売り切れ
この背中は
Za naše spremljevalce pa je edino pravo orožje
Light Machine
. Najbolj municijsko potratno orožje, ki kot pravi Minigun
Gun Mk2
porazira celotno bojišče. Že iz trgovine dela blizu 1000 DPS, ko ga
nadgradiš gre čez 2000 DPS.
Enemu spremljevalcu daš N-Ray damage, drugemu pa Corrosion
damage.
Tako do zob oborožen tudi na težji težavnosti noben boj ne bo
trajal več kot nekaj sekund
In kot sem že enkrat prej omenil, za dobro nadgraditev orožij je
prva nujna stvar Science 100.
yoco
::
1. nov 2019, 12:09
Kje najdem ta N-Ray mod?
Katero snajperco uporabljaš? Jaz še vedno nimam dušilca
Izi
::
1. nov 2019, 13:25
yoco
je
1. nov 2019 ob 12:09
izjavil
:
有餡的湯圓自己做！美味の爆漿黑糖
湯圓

= = = =

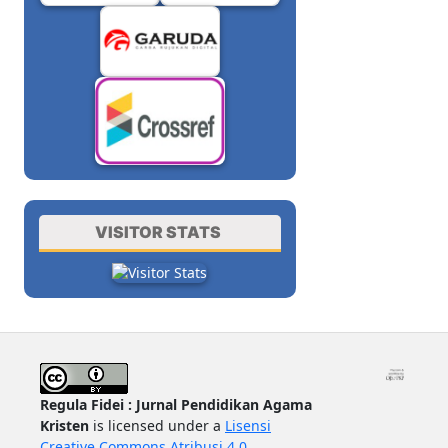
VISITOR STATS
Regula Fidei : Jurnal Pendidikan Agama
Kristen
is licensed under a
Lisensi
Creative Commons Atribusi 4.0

= = = =

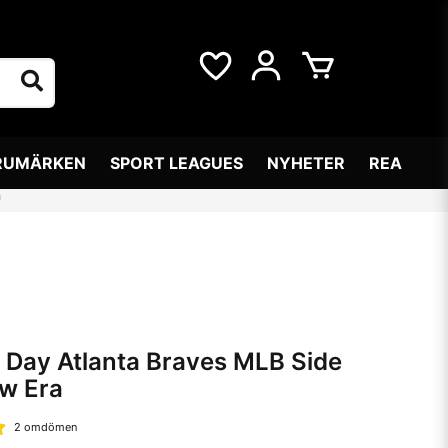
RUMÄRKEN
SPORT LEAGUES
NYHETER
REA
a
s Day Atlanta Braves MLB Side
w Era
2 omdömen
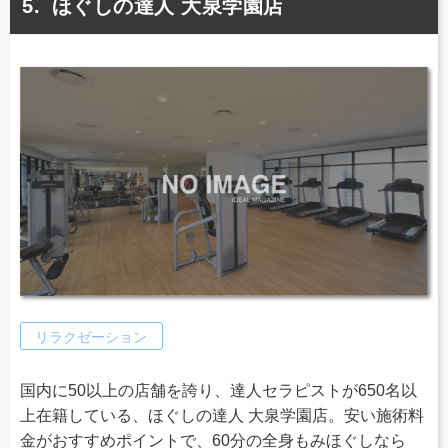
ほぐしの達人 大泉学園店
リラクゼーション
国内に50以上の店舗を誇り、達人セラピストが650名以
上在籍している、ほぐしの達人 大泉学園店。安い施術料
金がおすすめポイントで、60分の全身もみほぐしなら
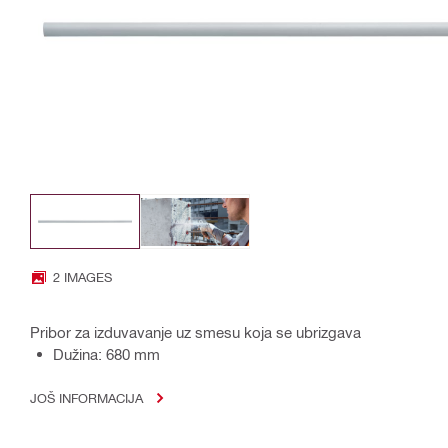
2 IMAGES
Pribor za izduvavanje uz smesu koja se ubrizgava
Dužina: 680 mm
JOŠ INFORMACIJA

= = = =

Reproduce the material verbatim, starting at the line containing "VISITOR STATS" and ending at the line containing "Creative Commons Atribusi 4.0".

VISITOR STATS
Regula Fidei : Jurnal Pendidikan Agama
Kristen
is licensed under a
Lisensi
Creative Commons Atribusi 4.0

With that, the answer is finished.